Transcribed page contents

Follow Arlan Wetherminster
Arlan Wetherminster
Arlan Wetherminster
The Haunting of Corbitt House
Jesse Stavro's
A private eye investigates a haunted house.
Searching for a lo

---

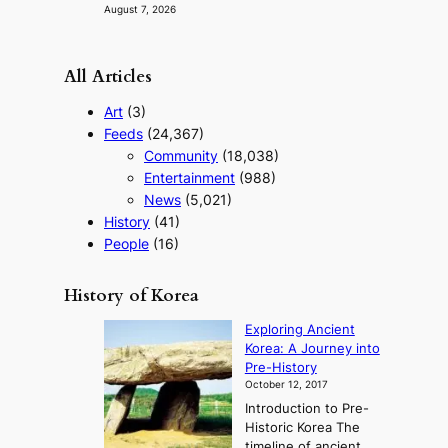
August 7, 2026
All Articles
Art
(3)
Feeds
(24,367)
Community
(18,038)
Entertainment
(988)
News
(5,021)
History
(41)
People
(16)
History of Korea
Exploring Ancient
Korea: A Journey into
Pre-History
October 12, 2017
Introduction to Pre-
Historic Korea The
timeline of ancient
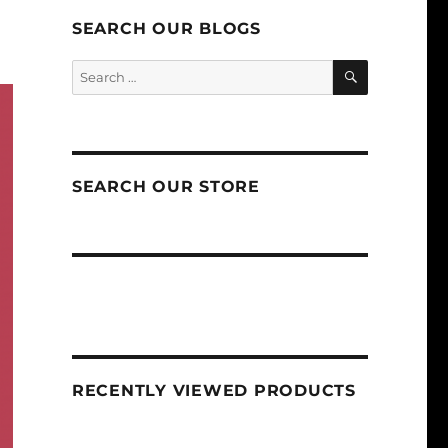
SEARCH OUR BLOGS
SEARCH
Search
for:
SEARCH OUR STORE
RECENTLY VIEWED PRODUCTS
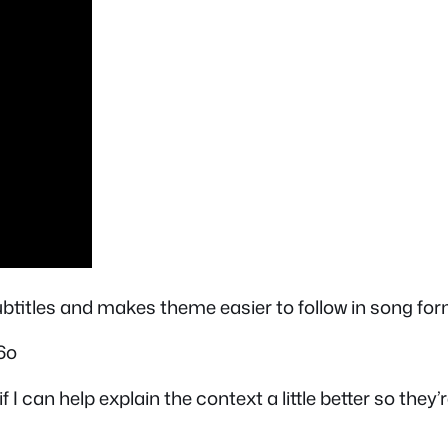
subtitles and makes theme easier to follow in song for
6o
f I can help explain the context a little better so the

■ WORK TO COMPLETE
Of the entries above, repeat exactly the lines between the line with "Follow Arlan Wetherminster" and the line with "Searching for a lo", inclusive, and no others.

■ RESPONSE TO THIS EXERCISE
Follow Arlan Wetherminster
Arlan Wetherminster
Arlan Wetherminster
The Haunting of Corbitt House
Jesse Stavro's
A private eye investigates a haunted house.
Searching for a lo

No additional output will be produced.